L’influence du mental

Du coup, d’autres méthodes, légales celles-là, prendraient le dessus. En témoigne l’équipe cycliste Sky, entourée de scientifiques de haut niveau, issus par­fois d’autres disciplines (comme son physiologiste, actif autrefois dans la natation). «La science peut permettre d’établir un profil de puissance, poursuit Grégoire Millet. Elle peut aider le sportif à mieux récupérer, par la cryothérapie par exemple, ou à mieux s’entraîner en établissant l’utilité de la pratique en altitude ou d’une certaine nutrition. Et dans quelques années, la miniaturisation des outils rendra possible la présence de capteurs sur les corps pour connaître la situation réelle en compétition.» Sergei Asch­wanden l’admet: en judo, les apports technologiques demeurent minimes.

Le Vaudois vante en revanche le poids du mental. Cette influence ne serait toutefois vérifiable qu’à partir d’un certain âge, facteur d’expérience. «La neuroscience a établi qu’il faut énormément de temps, des années, 10 000 heures de pratique par exemple chez des pianistes, pour observer des changements à ce niveau», explique le scientifique de l’EPFL Michiel van Elk.

Il est exact, cependant, que des facultés propres sont développées en fonction des activités. Ainsi un joueur de basket est-il plus apte à définir où un ballon se déposera, et un buteur patenté, en football, perçoit le but plus grand qu’il ne l’est (par opposition à un joueur moins fort, qui peut le percevoir plus petit). D’autres domaines naissent des raisonnements similaires: il a ainsi été établi que les chauffeurs de taxi londoniens disposaient d’un hippocampe – une zone du cerveau – plus grand que les chauffeurs de bus (or la navigation spatiale est une fonction majeure de l’hippocampe).

Cela dit, malgré les avancées, Michiel van Elk ne croit pas en la science comme génitrice de champions.

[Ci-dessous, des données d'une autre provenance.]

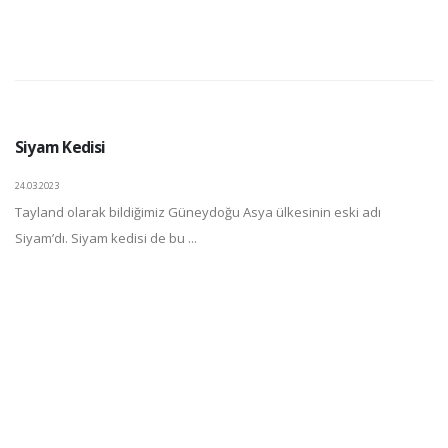
Siyam Kedisi
24.03.2023
Tayland olarak bildiğimiz Güneydoğu Asya ülkesinin eski adı
Siyam’dı. Siyam kedisi de bu ...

Le dur labeur indépassable

«Théoriquement, on pourrait penser qu’elle suffirait à déterminer, selon les qualités décelées, vers quelle discipline doit se diriger tel ou tel jeune sportif, dit-il. Mais ce n’est que de la théorie. Je ne crois pas au potentiel d’un tel scanner.» Selon Grégoire Millet, «la science ne remplacera jamais la sueur, le sang et les larmes, pour paraphraser Churchill. ­L’entraînement reste le facteur le plus efficace pour améliorer la performance, et une pilule ne remplacera jamais la VO2 max (la consommation maximale d’oxygène). En outre, la science peut améliorer les composantes de l’entraînement, mais l’entraînement ne peut pas être, en tant que tel, uniquement scientifique. La science, par essence, doit être réfutable et reproductible. L’entraînement ne l’est pas.»